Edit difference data
▼
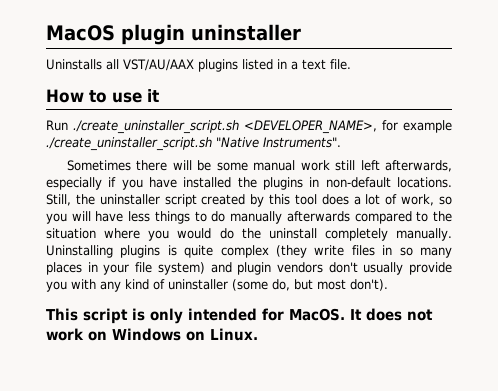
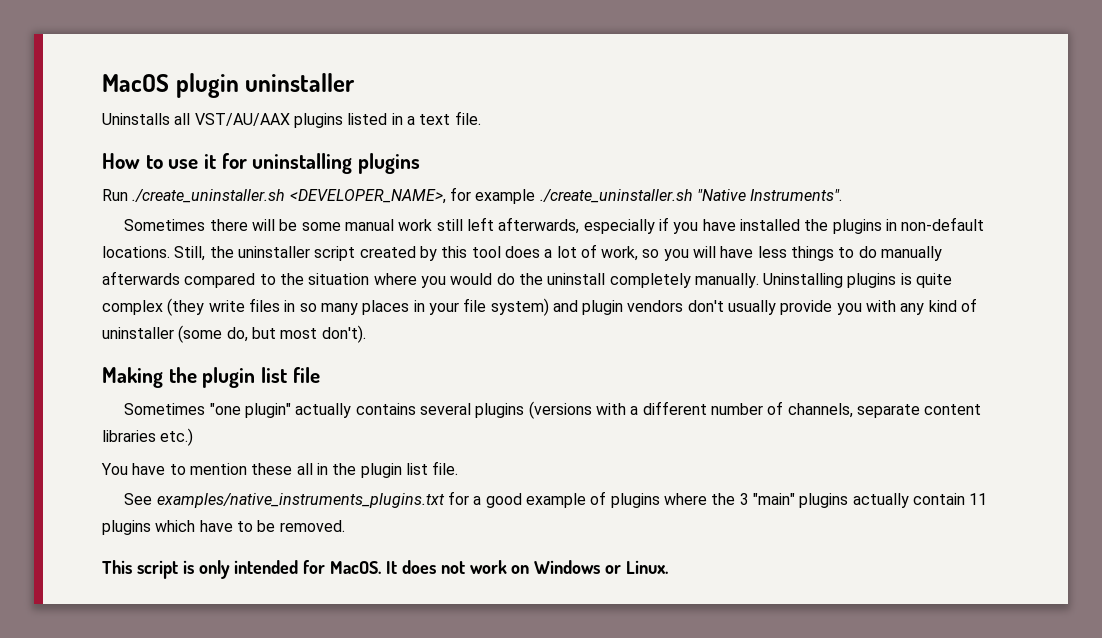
(159, 95) none -> [221,153,421,174] for uninstalling plugins
[73,120,239,134] ./create_uninstaller_script.sh -> [132,189,286,203] ./create_uninstaller.sh
[46,137,212,151] ./create_uninstaller_script.sh -> [539,189,693,203] ./create_uninstaller.sh
(388, 285) none -> [102,367,320,388] [124,401,982,419] [102,428,194,446] [101,461,459,478] [124,491,988,508] [102,520,345,535] // Making the plugin list file // Sometimes "one plugin" actually contains several plugins (versions with a different number of channels, separate content libraries etc.) // You have to mention these all in the plugin list file. // See examples/native_instruments_plugins.txt for a good example of plugins where the 3 "main" plugins actually contain 11 plugins which have to be removed.
[186,331,205,341] on -> [605,565,622,574] or

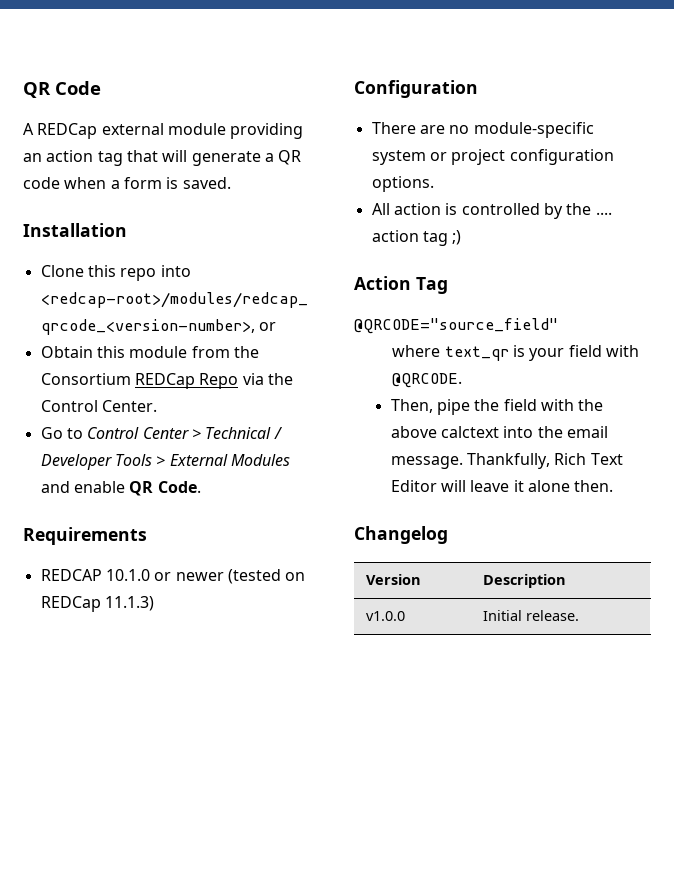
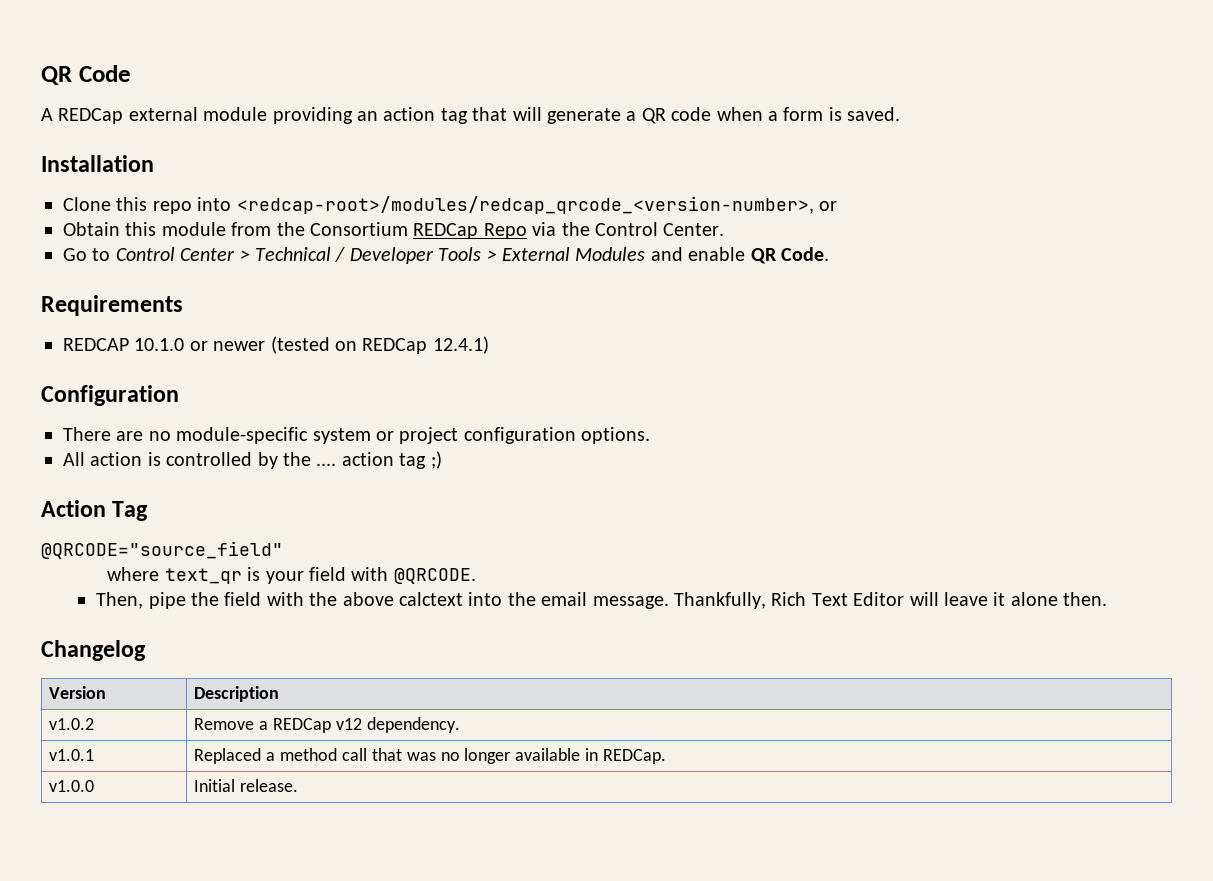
[104,596,154,611] 11.1.3) -> [432,336,489,354] 12.4.1)
(567, 581) none -> [49,718,95,730] [194,717,460,733] [49,749,95,761] [194,748,666,764] // v1.0.2 | Remove a REDCap v12 dependency. // v1.0.1 | Replaced a method call that was no longer available in REDCap.

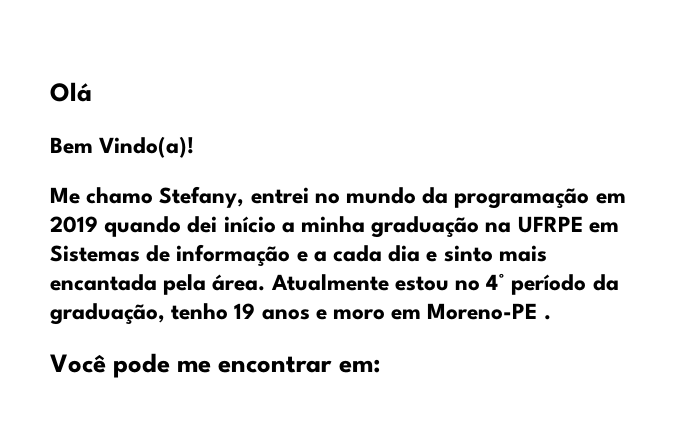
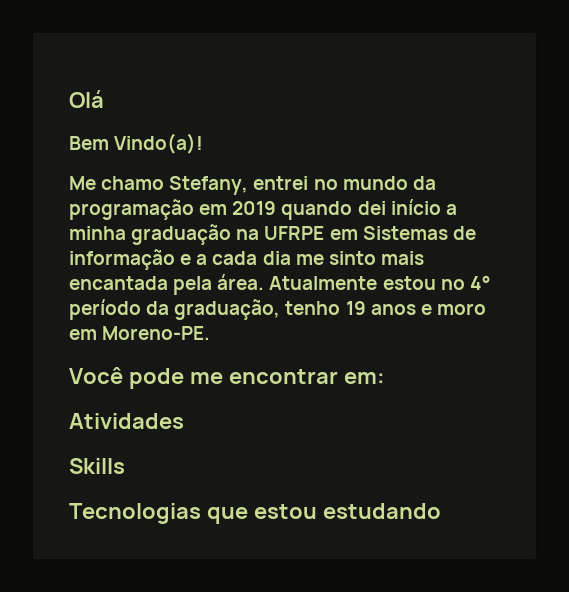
[426,251,438,262] e -> [295,254,324,265] me
[427,303,551,320] Moreno-PE . -> [102,326,211,340] Moreno-PE.
(381, 366) none -> [69,413,184,429] [69,458,125,474] [69,503,441,524] // Atividades // Skills // Tecnologias que estou estudando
▲
• _WHAT IS EXPECTED_
From the first line to the last, write out the data above exactly. Omit the pictures.

• _WRITTEN SOLUTION_
(159, 95) none -> [221,153,421,174] for uninstalling plugins
[73,120,239,134] ./create_uninstaller_script.sh -> [132,189,286,203] ./create_uninstaller.sh
[46,137,212,151] ./create_uninstaller_script.sh -> [539,189,693,203] ./create_uninstaller.sh
(388, 285) none -> [102,367,320,388] [124,401,982,419] [102,428,194,446] [101,461,459,478] [124,491,988,508] [102,520,345,535] // Making the plugin list file // Sometimes "one plugin" actually contains several plugins (versions with a different number of channels, separate content libraries etc.) // You have to mention these all in the plugin list file. // See examples/native_instruments_plugins.txt for a good example of plugins where the 3 "main" plugins actually contain 11 plugins which have to be removed.
[186,331,205,341] on -> [605,565,622,574] or

[104,596,154,611] 11.1.3) -> [432,336,489,354] 12.4.1)
(567, 581) none -> [49,718,95,730] [194,717,460,733] [49,749,95,761] [194,748,666,764] // v1.0.2 | Remove a REDCap v12 dependency. // v1.0.1 | Replaced a method call that was no longer available in REDCap.

[426,251,438,262] e -> [295,254,324,265] me
[427,303,551,320] Moreno-PE . -> [102,326,211,340] Moreno-PE.
(381, 366) none -> [69,413,184,429] [69,458,125,474] [69,503,441,524] // Atividades // Skills // Tecnologias que estou estudando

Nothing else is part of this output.